In den USA gibt es traditionell eine mächtige Kohlelobby. In allen ihren Kampagnen war die Diskreditierung wissenschaftlicher Studien stets ein Kernelement. Seit den 1990er-Jahren finanzieren Kohleunternehmen und ihre Verbände sogar Wissenschaftlerinnen und Wissenschaftler, die die Erkenntnisse zur Klimaerwärmung bestreiten. Mit spürbarem Erfolg: 2014 erkannten acht Republikaner im US-Kongress die Klimaerwärmung als wissenschaftlich erwiesen an, 278 lehnten dies ab. Dem entspricht das Spendenverhalten der Kohleindustrie: Von 1990 bis 2014 flossen 56 Millionen US-Dollar an US-Politiker, 84 Prozent davon an Republikaner.

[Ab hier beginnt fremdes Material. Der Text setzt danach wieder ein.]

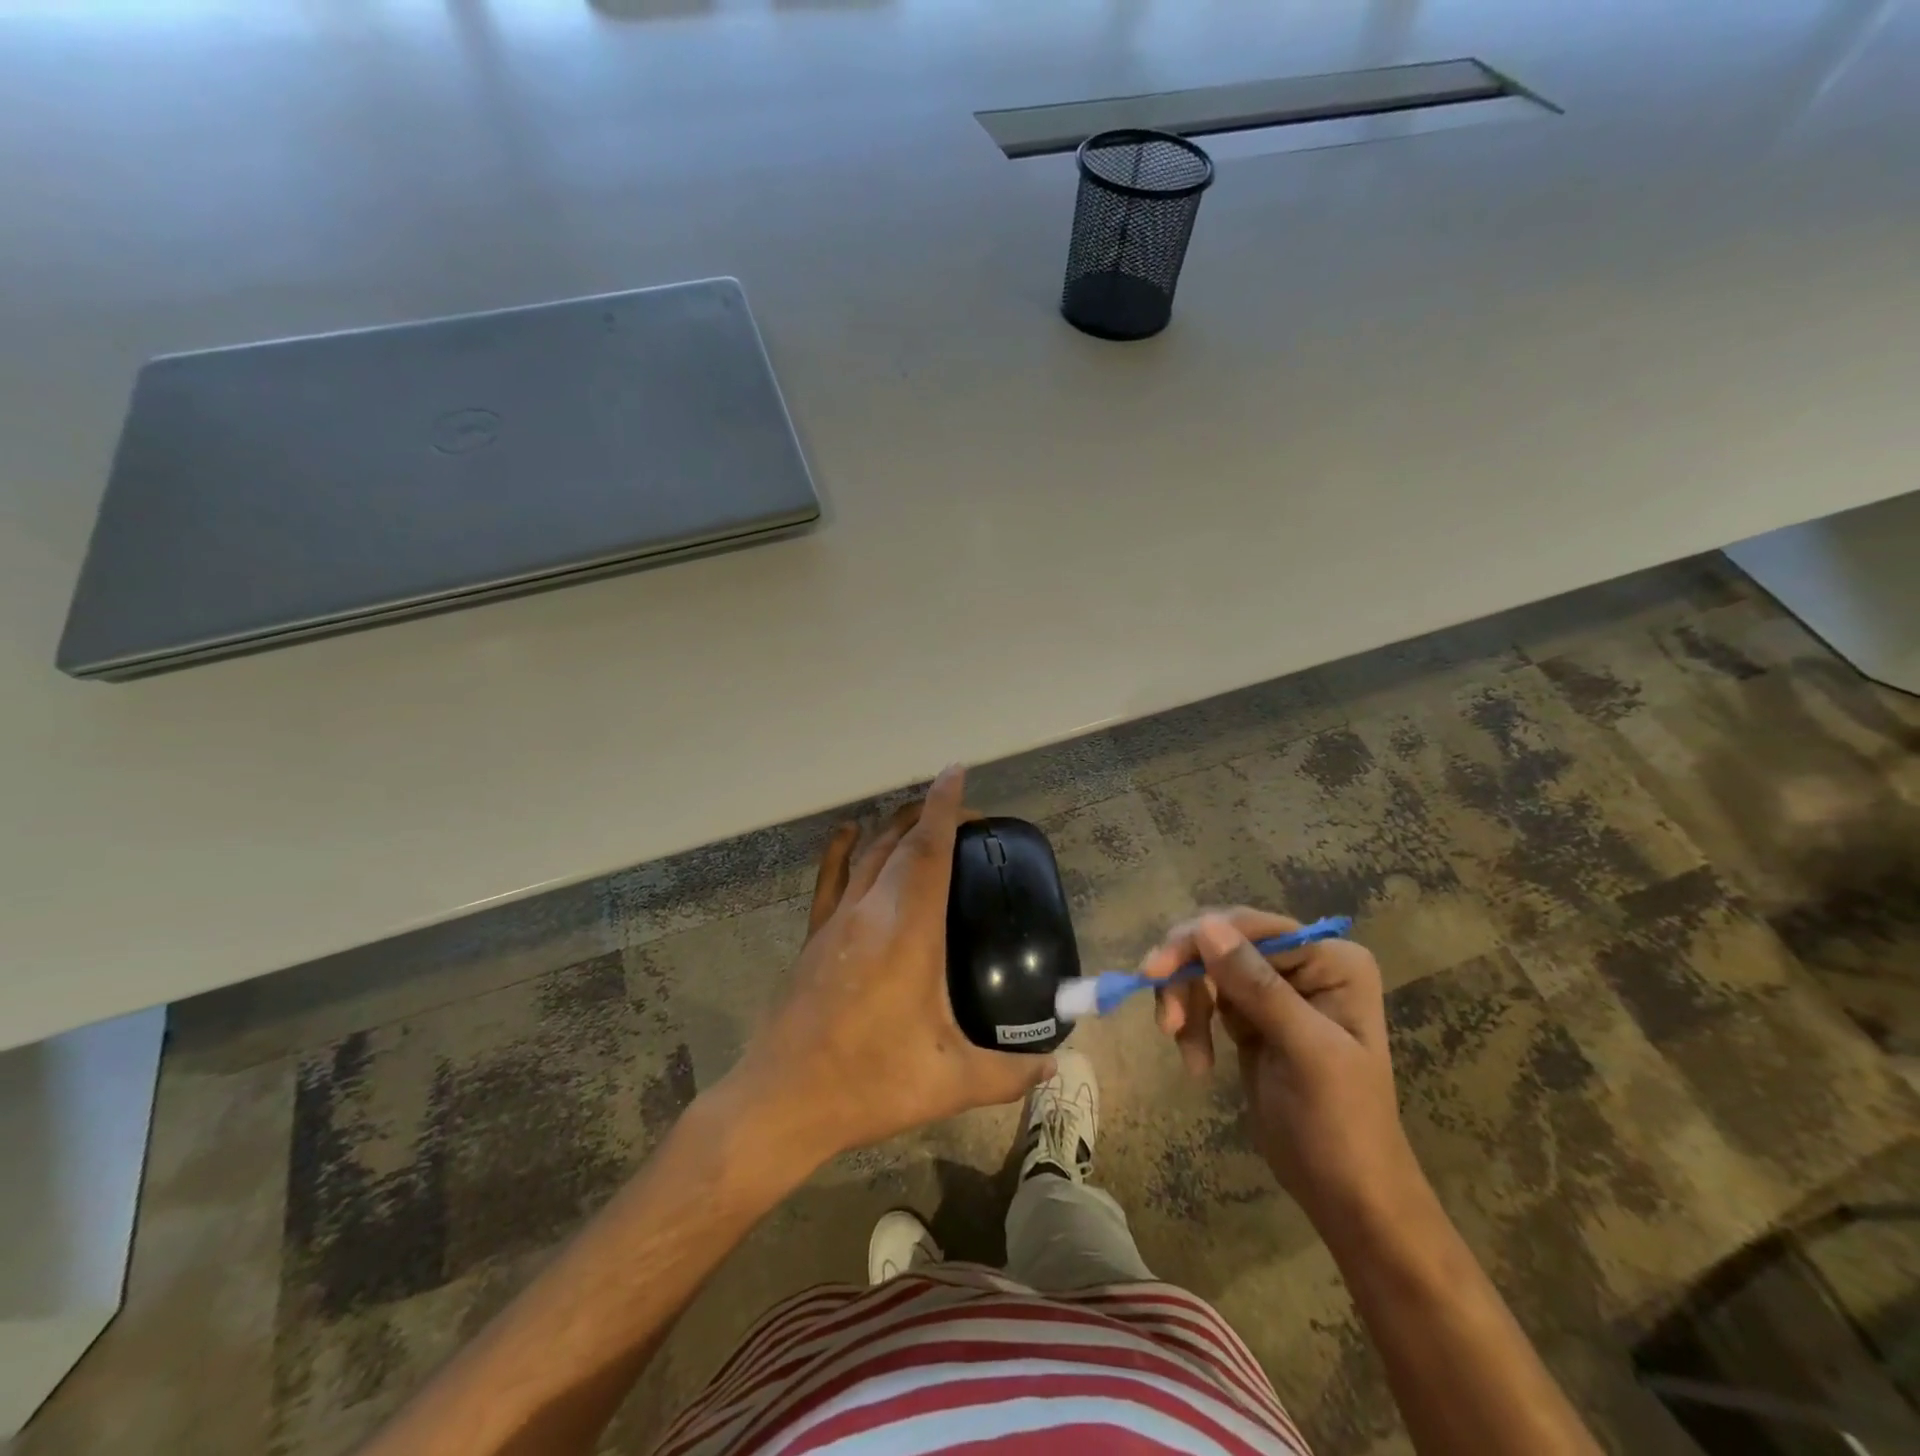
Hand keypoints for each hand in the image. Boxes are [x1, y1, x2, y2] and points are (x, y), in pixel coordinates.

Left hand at [726, 766, 1053, 1163]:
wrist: (783, 1100)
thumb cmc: (870, 1084)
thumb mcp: (951, 1082)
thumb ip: (1009, 1073)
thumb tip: (1054, 1065)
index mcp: (908, 931)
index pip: (929, 849)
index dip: (945, 807)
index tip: (957, 773)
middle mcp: (870, 911)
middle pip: (901, 841)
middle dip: (932, 815)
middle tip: (966, 818)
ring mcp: (836, 920)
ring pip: (867, 851)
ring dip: (895, 825)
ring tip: (922, 818)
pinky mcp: (814, 936)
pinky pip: (829, 877)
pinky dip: (841, 847)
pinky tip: (849, 831)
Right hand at [1146, 909, 1419, 1225]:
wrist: (1348, 1197)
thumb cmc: (1342, 1125)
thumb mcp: (1305, 1052)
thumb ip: (1257, 986)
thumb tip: (1204, 925)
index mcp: (1332, 960)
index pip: (1252, 928)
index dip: (1198, 941)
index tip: (1156, 972)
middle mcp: (1303, 964)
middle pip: (1221, 942)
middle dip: (1187, 977)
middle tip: (1165, 1021)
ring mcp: (1274, 990)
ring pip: (1205, 969)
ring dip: (1185, 1004)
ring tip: (1182, 1048)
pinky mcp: (1250, 1017)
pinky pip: (1205, 998)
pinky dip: (1191, 1024)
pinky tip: (1196, 1062)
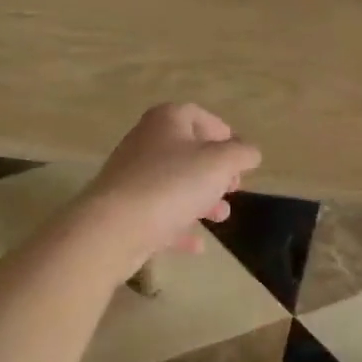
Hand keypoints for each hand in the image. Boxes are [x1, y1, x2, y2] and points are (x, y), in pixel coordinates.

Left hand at [67, 104, 261, 281]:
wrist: (112, 229)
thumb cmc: (172, 184)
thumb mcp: (220, 163)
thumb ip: (242, 154)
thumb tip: (250, 152)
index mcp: (168, 120)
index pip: (201, 116)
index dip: (224, 135)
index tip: (240, 158)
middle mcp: (146, 141)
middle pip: (188, 151)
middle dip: (215, 171)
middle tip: (232, 188)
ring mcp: (131, 176)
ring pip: (174, 183)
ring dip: (201, 199)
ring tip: (221, 217)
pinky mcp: (123, 209)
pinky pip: (158, 213)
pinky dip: (179, 225)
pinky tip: (197, 245)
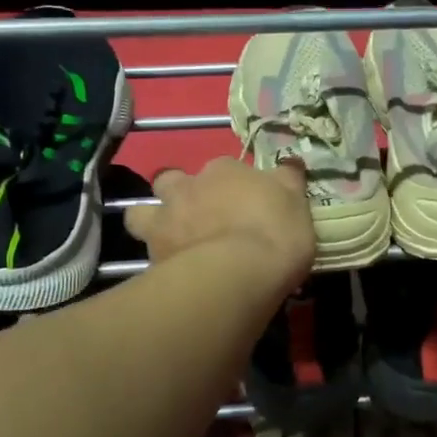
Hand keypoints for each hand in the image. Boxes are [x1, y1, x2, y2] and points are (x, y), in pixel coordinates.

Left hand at [124, 157, 314, 294]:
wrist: (237, 275)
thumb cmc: (273, 233)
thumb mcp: (295, 201)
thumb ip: (288, 179)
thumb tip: (290, 161)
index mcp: (223, 170)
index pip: (226, 167)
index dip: (234, 184)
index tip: (246, 202)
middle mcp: (187, 188)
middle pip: (172, 181)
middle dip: (180, 193)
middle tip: (199, 216)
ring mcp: (164, 221)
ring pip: (141, 213)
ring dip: (152, 221)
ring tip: (170, 240)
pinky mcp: (151, 256)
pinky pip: (145, 254)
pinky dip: (156, 259)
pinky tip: (170, 272)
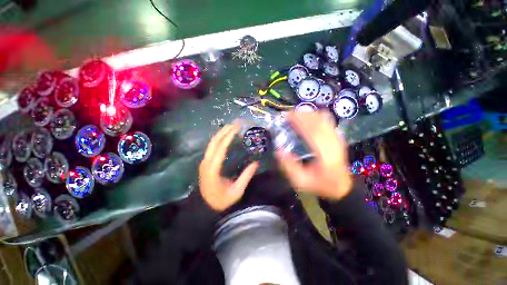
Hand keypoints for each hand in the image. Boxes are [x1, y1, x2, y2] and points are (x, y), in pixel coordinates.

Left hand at [199, 124, 258, 210]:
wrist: (205, 207)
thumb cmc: (221, 200)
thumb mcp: (236, 191)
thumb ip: (246, 176)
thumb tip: (256, 163)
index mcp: (213, 169)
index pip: (221, 148)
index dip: (229, 136)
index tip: (237, 128)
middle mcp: (206, 162)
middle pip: (214, 142)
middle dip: (224, 131)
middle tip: (235, 123)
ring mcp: (204, 162)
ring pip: (211, 143)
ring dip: (221, 133)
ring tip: (231, 127)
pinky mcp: (205, 163)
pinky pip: (211, 147)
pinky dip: (218, 139)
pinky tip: (225, 136)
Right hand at [276, 111, 351, 200]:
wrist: (340, 187)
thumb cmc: (319, 185)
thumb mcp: (300, 181)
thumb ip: (289, 166)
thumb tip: (279, 150)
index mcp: (324, 155)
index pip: (312, 132)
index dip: (300, 121)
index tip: (288, 116)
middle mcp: (333, 144)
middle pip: (319, 123)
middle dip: (303, 115)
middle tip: (290, 113)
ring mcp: (338, 140)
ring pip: (325, 120)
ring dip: (310, 114)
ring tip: (297, 114)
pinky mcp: (338, 138)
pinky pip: (329, 122)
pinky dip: (318, 117)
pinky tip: (309, 117)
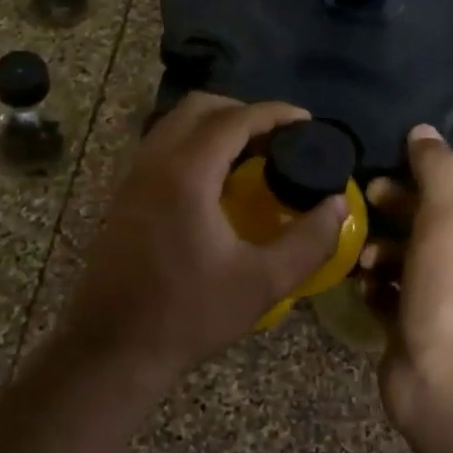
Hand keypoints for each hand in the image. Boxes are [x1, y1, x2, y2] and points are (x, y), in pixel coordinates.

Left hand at [60, 94, 346, 383]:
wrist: (114, 345)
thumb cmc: (190, 314)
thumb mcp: (263, 283)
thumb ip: (308, 240)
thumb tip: (338, 205)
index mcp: (187, 173)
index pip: (234, 119)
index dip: (274, 113)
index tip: (306, 121)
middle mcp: (155, 161)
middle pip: (199, 107)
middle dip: (242, 111)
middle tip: (278, 136)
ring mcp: (134, 176)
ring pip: (175, 123)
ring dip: (214, 125)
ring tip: (251, 152)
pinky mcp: (125, 194)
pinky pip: (161, 145)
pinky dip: (192, 143)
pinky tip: (215, 179)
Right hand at [364, 125, 452, 432]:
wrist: (445, 387)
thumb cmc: (451, 297)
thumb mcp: (447, 222)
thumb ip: (435, 171)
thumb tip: (423, 129)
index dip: (417, 176)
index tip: (378, 173)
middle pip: (424, 221)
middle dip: (391, 212)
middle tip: (359, 206)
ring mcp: (441, 298)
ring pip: (402, 256)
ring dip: (377, 249)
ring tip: (360, 257)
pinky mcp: (412, 324)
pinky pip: (387, 291)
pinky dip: (373, 284)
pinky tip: (360, 285)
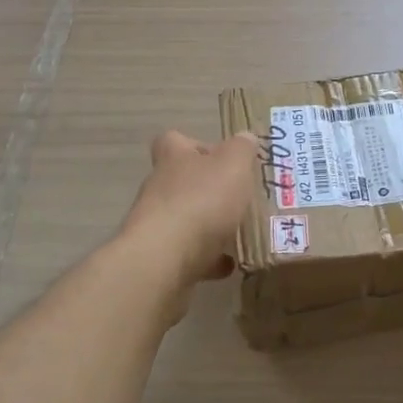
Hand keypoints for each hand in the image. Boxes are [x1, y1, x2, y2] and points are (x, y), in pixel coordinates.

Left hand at [119, 130, 257, 315]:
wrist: (165, 259)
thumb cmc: (202, 200)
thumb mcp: (233, 164)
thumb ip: (242, 149)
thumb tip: (245, 138)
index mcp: (174, 159)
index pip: (174, 141)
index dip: (195, 145)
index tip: (220, 156)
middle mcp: (160, 188)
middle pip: (181, 181)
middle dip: (208, 189)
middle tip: (239, 196)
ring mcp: (157, 225)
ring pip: (186, 218)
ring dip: (209, 225)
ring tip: (239, 232)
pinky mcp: (161, 257)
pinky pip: (189, 254)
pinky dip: (208, 258)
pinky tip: (229, 264)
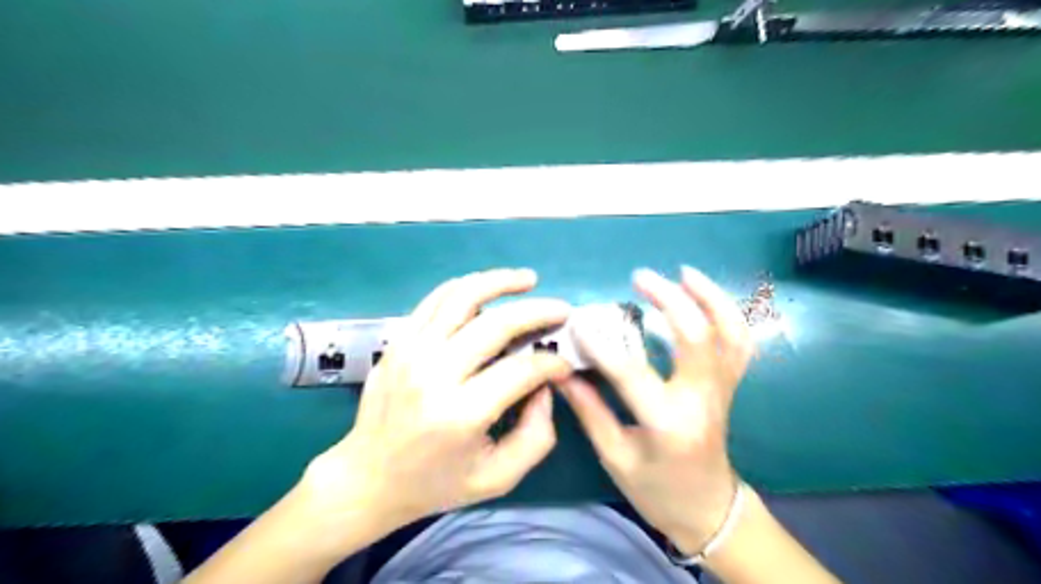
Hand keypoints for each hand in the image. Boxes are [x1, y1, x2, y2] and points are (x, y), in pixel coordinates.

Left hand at [301, 270, 576, 538]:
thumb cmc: (435, 483)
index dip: (551, 363)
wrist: (367, 477)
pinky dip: (466, 286)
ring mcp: (411, 352)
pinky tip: (488, 287)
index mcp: (460, 415)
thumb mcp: (498, 478)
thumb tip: (545, 386)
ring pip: (463, 297)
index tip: (565, 364)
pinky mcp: (398, 341)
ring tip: (529, 279)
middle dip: (538, 312)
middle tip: (563, 310)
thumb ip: (537, 435)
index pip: (520, 370)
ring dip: (501, 282)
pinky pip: (435, 299)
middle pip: (496, 325)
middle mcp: (434, 375)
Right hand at [563, 268, 757, 552]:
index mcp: (669, 423)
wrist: (709, 510)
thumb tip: (560, 371)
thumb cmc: (657, 489)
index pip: (631, 373)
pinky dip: (727, 314)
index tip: (577, 322)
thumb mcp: (615, 456)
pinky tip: (706, 296)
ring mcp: (723, 390)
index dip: (601, 345)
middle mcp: (702, 400)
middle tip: (640, 277)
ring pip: (730, 333)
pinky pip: (739, 343)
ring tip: (684, 272)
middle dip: (670, 300)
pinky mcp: (730, 386)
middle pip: (697, 338)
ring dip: (710, 297)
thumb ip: (589, 410)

Die American Coalition for Clean Coal Electricity ist einer der bedeutendsten Verbände der Kohlelobbyisten in den USA. Sie betreibt Kampagnen gegen gesetzliche Maßnahmen im Kohlesektor und im Klimaschutz. Der konservative American Legislative Exchange Council (ALEC) setzt sich aus Abgeordneten in den US-Bundestaaten zusammen und erhält Geld von der Energiebranche, auch von Big Coal. 2013/14 wurde der ALEC in mindestens 16 Bundesstaaten gegen erneuerbare Energien aktiv. Die Aktivitäten lassen keine Ebene aus, vom Entwurf einer Verordnung gegen die Einspeisung von privat erzeugtem Solarstrom bis zum Kampf gegen die Umweltschutzbehörde EPA und die Klimapolitik von US-Präsident Obama.
Auch in Australien bekämpfte Big Coal erneuerbare Energien. Die seit 2013 amtierende konservative Regierung hob die umfassende Gesetzgebung zum Klimaschutz wieder auf, die zuvor von einer Labor-Regierung eingeführt worden war. Jetzt wenden sie sich gegen das Ziel, die australischen Stromerzeuger bis zum Jahr 2020 auf einen Anteil von 20 Prozent erneuerbarer Energien zu verpflichten.
Premierminister Tony Abbott berief den Klimawandelleugner Dick Warburton, um das Ziel zu überprüfen. Die Industrie finanzierte große Werbekampagnen. Sie wurden von den Medien im Besitz des Unternehmers Rupert Murdoch unterstützt, in deren Berichterstattung die Effizienz erneuerbarer Energien und die Ergebnisse der Klimaforschung immer wieder angezweifelt wurden. Die Verunsicherung war erfolgreich. Im Verlauf des Jahres 2014 wurde in Australien weniger Geld in Anlagen zur Gewinnung sauberen Stroms gesteckt als in Honduras oder Myanmar.